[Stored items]
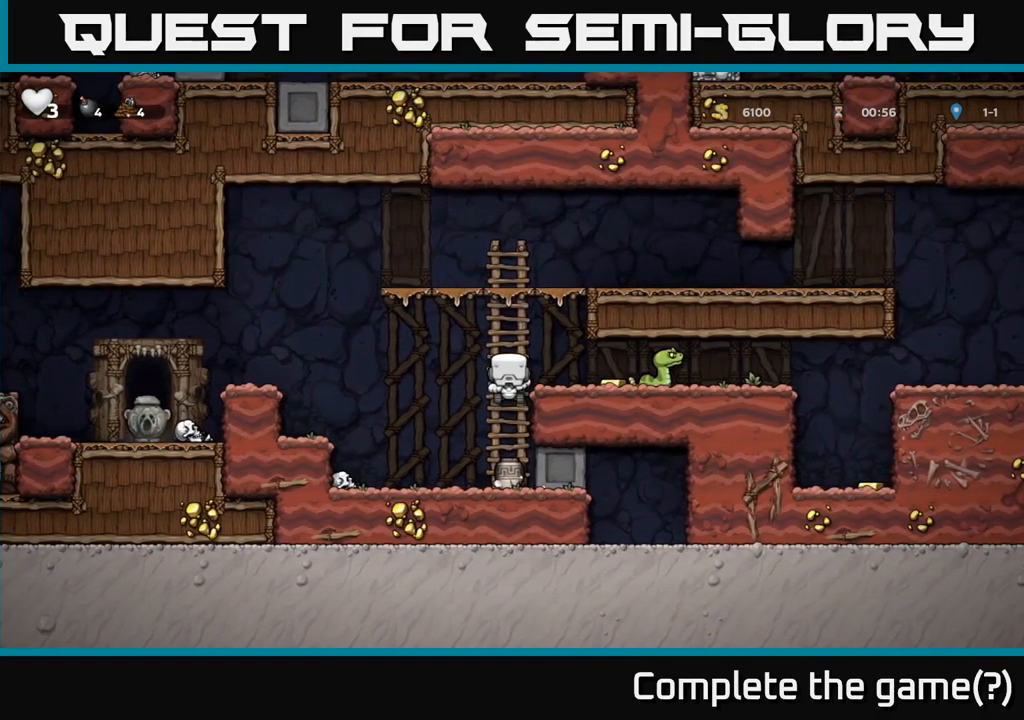
{"dt_ms": 500, "buttons": [], "right_stick": "center", "events": [[50, "A", "down"], [150, "A", "up"], [333, "X", "down"], [417, "X", "up"]]}
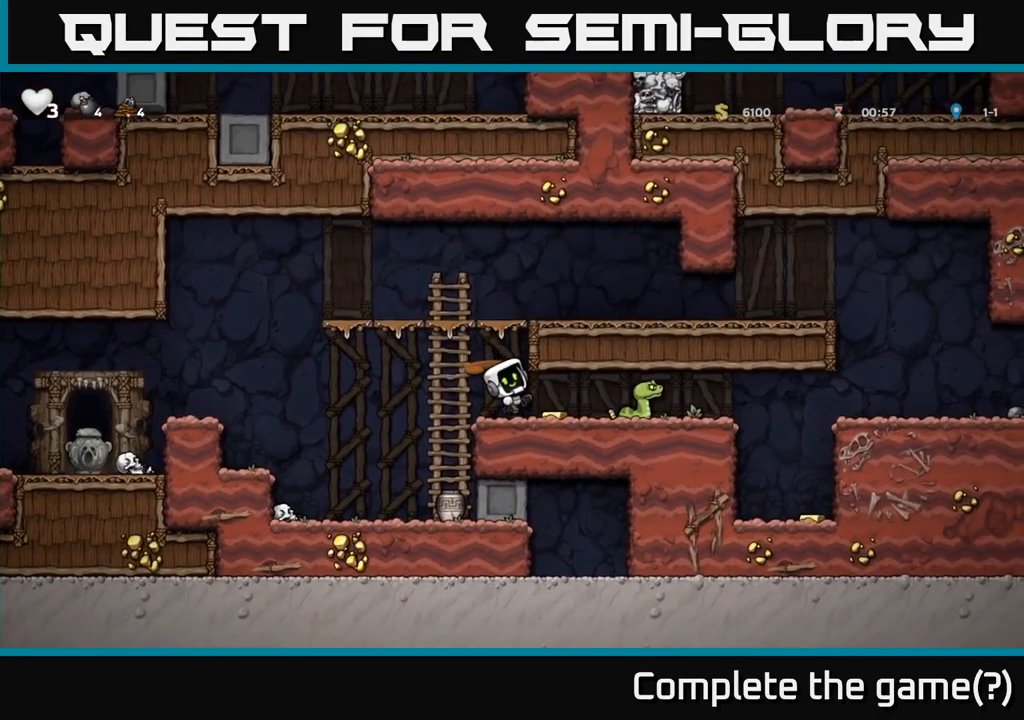
{"dt_ms": 500, "buttons": [], "right_stick": "center", "events": []}
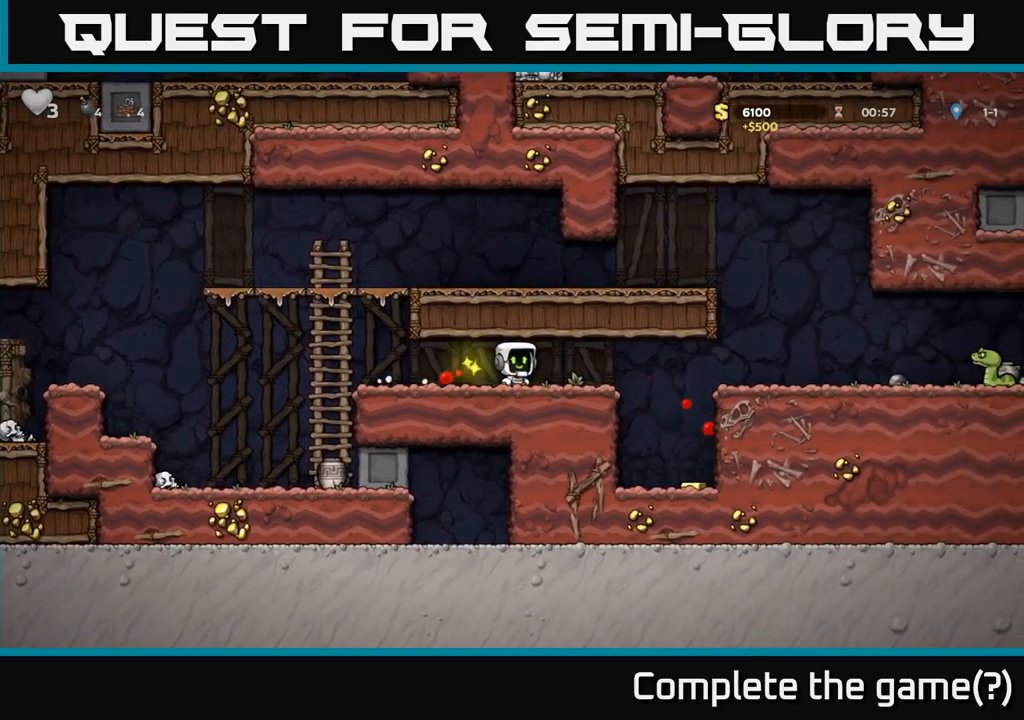
{"dt_ms": 500, "buttons": [], "right_stick": "center"}
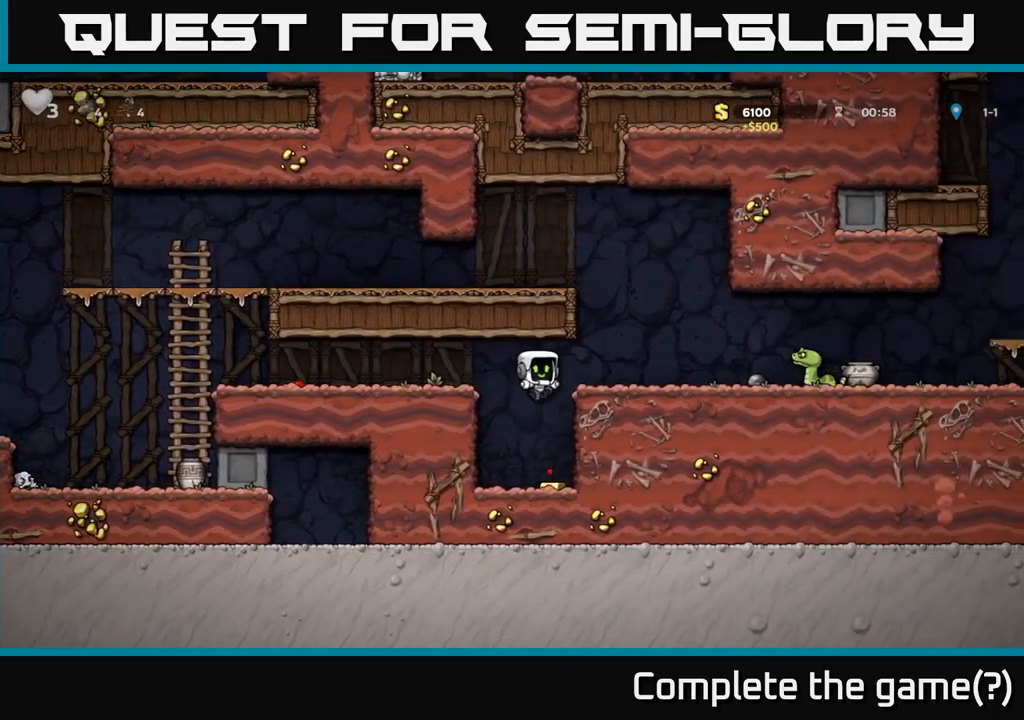
{"dt_ms": 500, "buttons": [], "right_stick": "center", "events": [[334, "A", "down"], [500, "A", "up"]]}
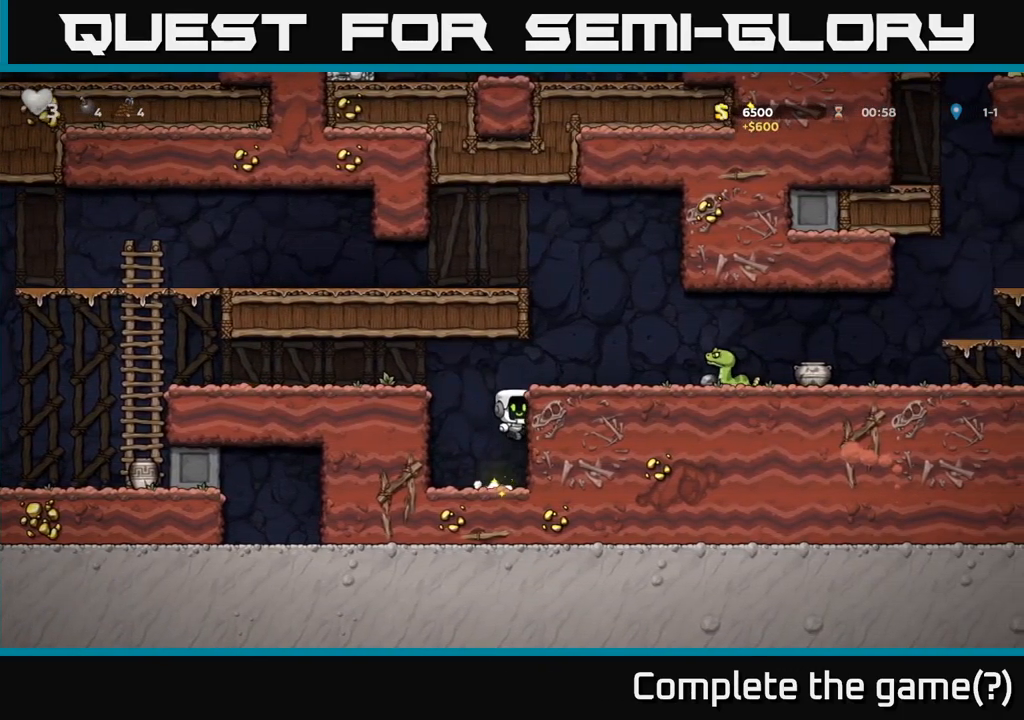
{"dt_ms": 500, "buttons": ["X"], "right_stick": "center", "events": [[167, "A", "down"], [300, "A", "up"], [384, "X", "down"]]}
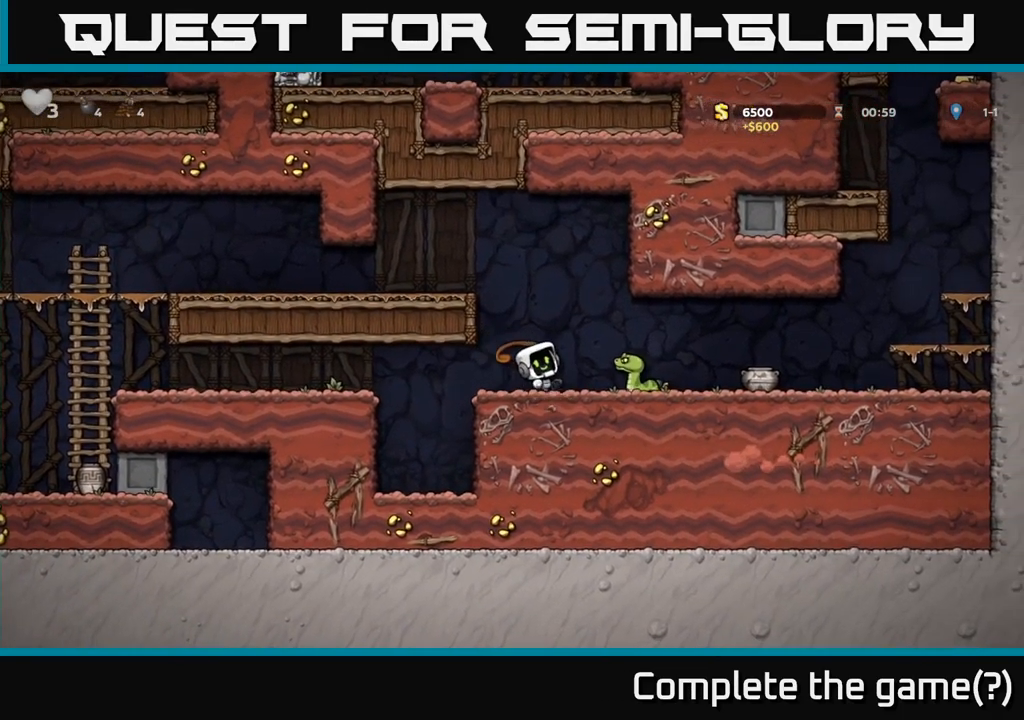
{"dt_ms": 500, "buttons": [], "right_stick": "center", "events": [[34, "X", "up"]]}
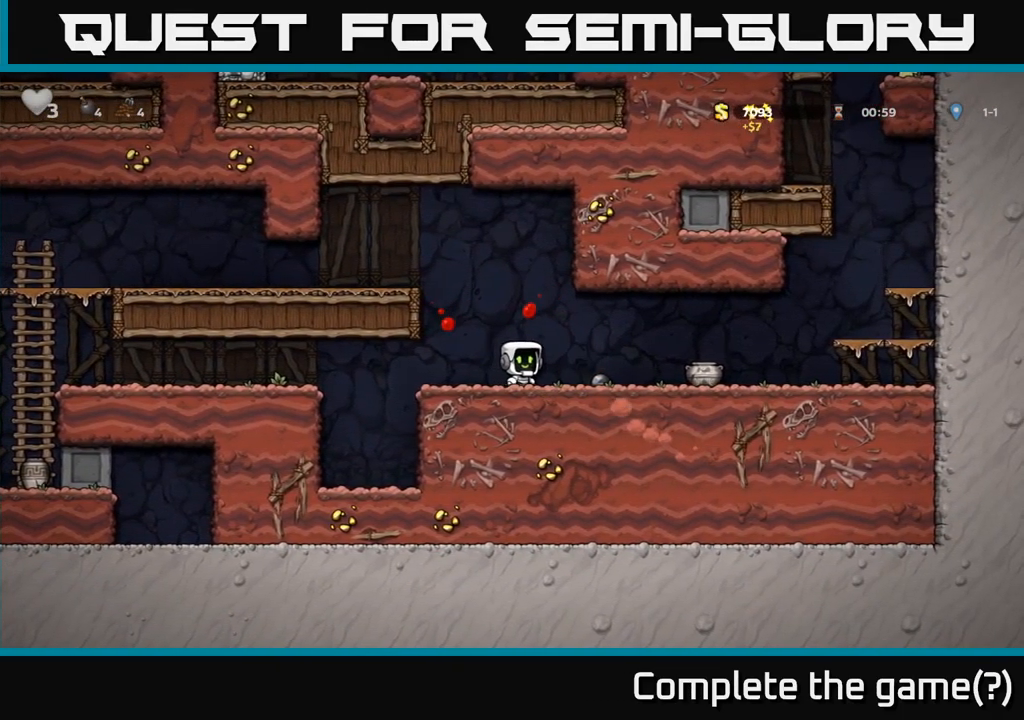
{"dt_ms": 500, "buttons": [], "right_stick": "center", "events": [[117, "A", "down"], [217, "A", "up"]]}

### AIM OF THE TASK
Retype the whole of the data verbatim. Skip every picture.

### ANSWER AREA
{"dt_ms": 500, "buttons": [], "right_stick": "center", "events": [[50, "A", "down"], [150, "A", "up"], [333, "X", "down"], [417, "X", "up"]]}
{"dt_ms": 500, "buttons": [], "right_stick": "center", "events": []}
{"dt_ms": 500, "buttons": [], "right_stick": "center"}
{"dt_ms": 500, "buttons": [], "right_stick": "center", "events": [[334, "A", "down"], [500, "A", "up"]]}
{"dt_ms": 500, "buttons": ["X"], "right_stick": "center", "events": [[167, "A", "down"], [300, "A", "up"], [384, "X", "down"]]}
{"dt_ms": 500, "buttons": [], "right_stick": "center", "events": [[34, "X", "up"]]}
{"dt_ms": 500, "buttons": [], "right_stick": "center", "events": [[117, "A", "down"], [217, "A", "up"]]}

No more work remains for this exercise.